Уже выходя, Илья Алексеевич заметил, что увязавшаяся за ним дворняга упорно тычется мордой в пол меж рассохшихся досок под подоконником, словно пытается извлечь какое-то лакомство. Отковырнув гнилую половицу, сыщик вынул из щели небольшой слиток желтого металла. На поверхности красовались объемные буквы «НИЧТО».
— Матерь божья, золото! — прохрипел Шептульский и тут же бросился расковыривать доски в надежде обнаружить клад.
— Думаю, этот случайно завалился, — попытался остудить пыл филера Илья Алексеевич. — Уходили в спешке.
— Это ж сколько золота было, если по дороге слитки теряли? — присвистнул Кузьма Гурьевич.
Ардов не удержался:
— Почему же вы не вернулись сюда после Мучного переулка?
— Вернулся! — горько воскликнул Шептульский таким тоном, словно этот вопрос был уже неоднократно обсужден. — Вернулся и был на посту, — он приложил руки к груди в знак искренности. — Но ведь третьи сутки без сна и пищи! Кому такое под силу? Разве только сыну Зевса и Алкмены!..[52] — он смиренно потупился. — Был пленен сетями Морфея.[53]
Илья Алексеевич вздохнул и направился к выходу, опасаясь, как бы Шептульский в припадке велеречивости не начал декламировать Гомера.
Глава 37
Погоня на вокзале
На дебаркадере Николаевского вокзала обмотанный шарфом высокий господин в котелке нервно поглядывал на круглые часы над перроном. Поезд на Одессу должны были вот-вот подать на посадку. Вокруг толкались пассажиры с баулами и чемоданами, носились вездесущие газетчики. Буфетчик в белом фартуке медленно катил тележку с выложенными на подносах пирожками и бутылками лимонада в нижней секции.
Дежурный по станции — почти круглый колобок в фуражке с малиновым верхом — что-то обсуждал с двумя городовыми у медного колокола. Городовые время от времени бросали подозрительные взгляды на пассажира в шарфе. Наконец они кивнули друг другу и размеренным шагом двинулись в разные стороны. Старательность, с которой они изображали неспешность, могла бы вызвать подозрение у внимательного наблюдателя, который наверняка решил бы, что такое демонстративное безразличие блюстителей порядка свидетельствует о намерении усыпить чью-то бдительность. Господин в шарфе оказался именно таким наблюдателем. Он весь напружинился, словно приготовился к прыжку.
Подъехавший буфетчик едва не задел его своей тележкой. Высокому господину пришлось сделать шаг назад, вжавшись в стену.

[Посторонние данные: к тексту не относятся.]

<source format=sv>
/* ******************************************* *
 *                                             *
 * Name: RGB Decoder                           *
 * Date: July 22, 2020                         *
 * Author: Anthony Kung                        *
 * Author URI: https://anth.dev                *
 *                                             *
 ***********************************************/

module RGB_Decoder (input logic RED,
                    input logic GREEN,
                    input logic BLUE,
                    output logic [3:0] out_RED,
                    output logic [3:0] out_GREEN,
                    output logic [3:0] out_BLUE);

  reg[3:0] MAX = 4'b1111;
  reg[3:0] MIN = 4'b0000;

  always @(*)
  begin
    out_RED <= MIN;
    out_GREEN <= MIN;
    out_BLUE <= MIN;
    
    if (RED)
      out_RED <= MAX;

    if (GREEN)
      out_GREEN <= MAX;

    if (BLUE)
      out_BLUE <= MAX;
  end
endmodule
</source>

— Не желаете пирожка? — угрюмо пробасил буфетчик.
И в голосе, и во всем облике служителя привокзального буфета имелась какая-то грубоватость, если не сказать — властность, обыкновенно никак не свойственная этой породе.
— Нет, ступай, — коротко ответил высокий господин, не отрывая взгляда от прогуливающихся по перрону городовых.

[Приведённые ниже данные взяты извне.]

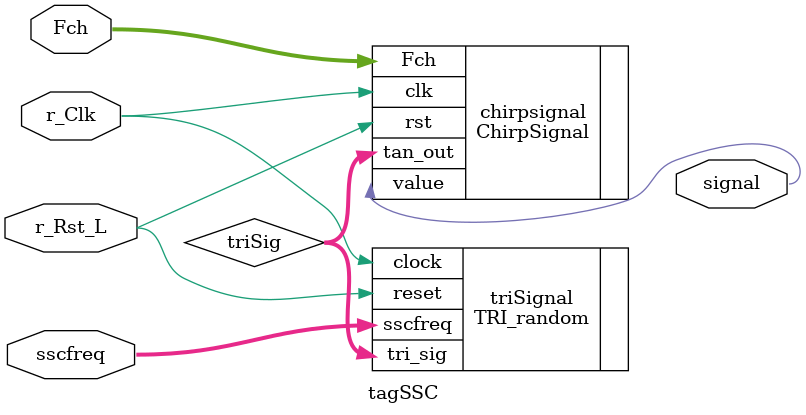
<source format=v>
`timescale 1ns / 1ps


module tagSSC(
	input r_Clk,
	input r_Rst_L,
    input [31:0] Fch,
    input [39:0] sscfreq,
	output signal
    );

wire [31:0] triSig;
TRI_random triSignal(
	.clock(r_Clk),
	.reset(r_Rst_L),
	.sscfreq(sscfreq),
    .tri_sig(triSig)
);

ChirpSignal chirpsignal(
	.clk(r_Clk),
	.rst(r_Rst_L),
	.tan_out(triSig),
	.Fch(Fch),
	.value(signal)
);


endmodule

</source>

— Ну, раз «нет», стало быть — арестован, — заявил буфетчик.
Высокий господин наконец-то оборотил взгляд на продавца пирожков: перед ним стоял огромный детина с косматой рыжей бородой, уместной скорее для околоточного надзирателя, чем для полового. Мазнув взглядом ниже, пассажир заметил и черные шаровары с красным кантом, заправленные в лаковые голенища сапог на твердом футере, которые выглядывали из-под передника. Так и есть — переодетый фараон![54]

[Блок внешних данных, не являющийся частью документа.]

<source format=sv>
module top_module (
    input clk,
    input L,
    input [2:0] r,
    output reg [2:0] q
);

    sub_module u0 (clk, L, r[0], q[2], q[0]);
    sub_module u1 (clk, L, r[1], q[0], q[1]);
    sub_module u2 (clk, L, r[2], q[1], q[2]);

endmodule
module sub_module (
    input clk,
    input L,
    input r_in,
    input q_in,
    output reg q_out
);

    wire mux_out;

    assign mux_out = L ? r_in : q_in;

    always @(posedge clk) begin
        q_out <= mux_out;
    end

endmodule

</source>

Пассажир в шарфе поднял растерянный взгляд.
— Не спеши, Маруся, дай зажарить гуся, — ухмыльнувшись, скаламбурил Свинцов — это был именно он.
Высокий господин начал как-то оплывать, словно решил превратиться в лужу. Но вдруг, подцепив снизу тележку, он мощным рывком подбросил ее кверху. Тележка сбила с ног Свинцова, пирожки полетели в стороны, несколько бутылок выстрелили пеной, расколовшись на узорчатых плитах перрона. Раздались вопли, началась суматоха. Прогуливавшиеся неподалеку городовые бросились к месту происшествия. Дежурный по вокзалу принялся что есть мочи дуть в свисток.